# Twitter #droidprobz



## WhataSpaz (Feb 20, 2012)

Started a Twitter specifically for my Android problems, first world android problems.​






Anyone have any ideas for tweets?​I'll retweet if I like them ​
First tweet: Booting into recovery mode before you put your new kernel on your sd card... #droidprobz​


----------



## BHuber09 (Jul 14, 2011)

Changed softkeys. SystemUI force closed. Had to reboot.. #droidprobz

Sent from my Galaxy Nexus using Tapatalk 2


----------



## WhataSpaz (Feb 20, 2012)

BHuber09 said:


> Changed softkeys. SystemUI force closed.

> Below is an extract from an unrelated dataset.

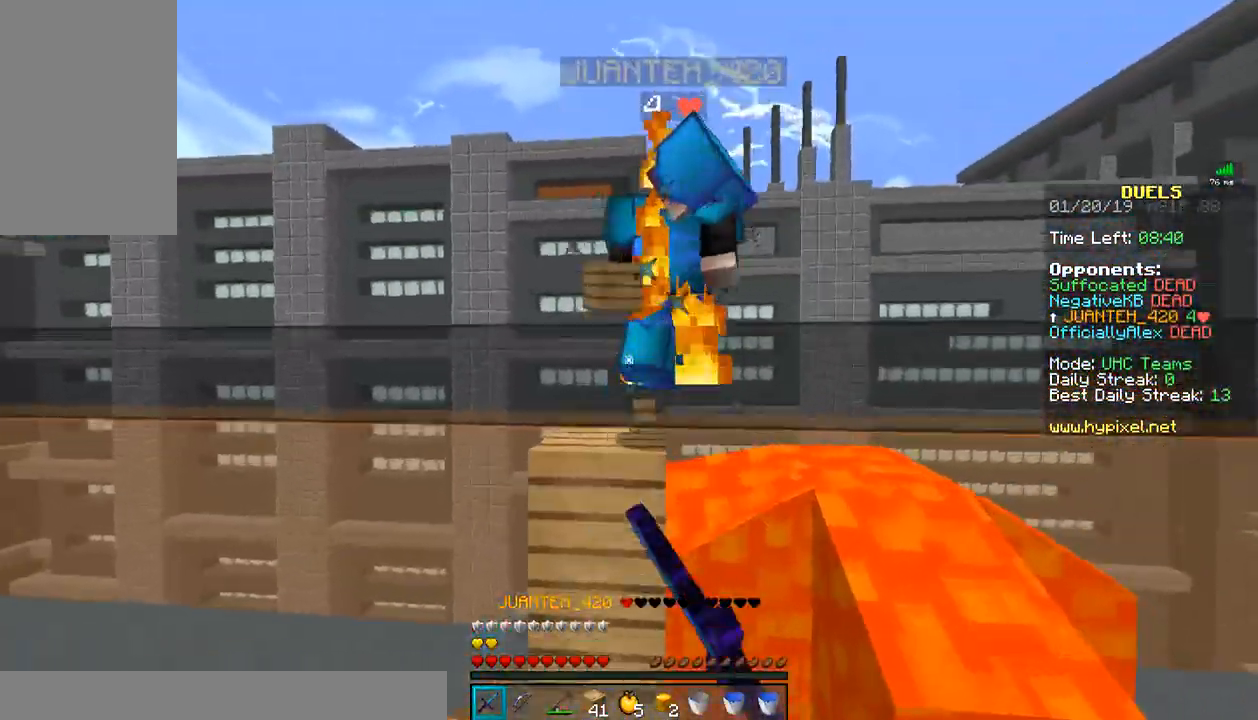
{"keys": ["d"], "mouse": ["left"], "events": [[83, "mouse_left", "down"], [133, "mouse_left", "up"], [233, "mouse_left", "down"], [233, "w", "down"], [283, "mouse_left", "up"], [333, "a", "up"], [333, "d", "down"], [383, "mouse_left", "down"], [433, "mouse_left", "up"], [433, "w", "up"], [483, "mouse_left", "down"]]}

Had to reboot.. #droidprobz
> 
> Sent from my Galaxy Nexus using Tapatalk 2


Hahah very nice, tweeting now

Edit: Twitter down...


----------



## PacerguyDon (Aug 17, 2011)

Flashing a rom specif mod over the wrong rom, without having a backup of the said wrong rom. Opps.


----------



## WhataSpaz (Feb 20, 2012)

2 followers so far...watch out J-Beebs


----------



## TwinShadow (Oct 17, 2011)

Installing a new ROM, flash goes bad, and forget to nandroid... #droidprobz

That day really sucked. Had to re-customize my phone from scratch. Never did that again..


----------



## ERIFNOMI (Jun 30, 2011)

Bootloops. I've tweeted about bootloops a couple of times. Usually along with some cereal reference.


----------



## WhataSpaz (Feb 20, 2012)

Looking on twitter at...

#droidprobz
#droidproblems
#androidproblems

Tweets include...

"Wish I had an iPhone so I can see emojis"
"Snap chat"
"Battery never lasts"


----------



## sert00 (Jan 5, 2012)

ahah good find whataspaz!subscribed now on this,goog idea!


----------



## BHuber09 (Jul 14, 2011)

Cut my hair. Now my face unlock doesn't recognize me.. #droidprobz

Tapp'd from one of my Nexus Devices


----------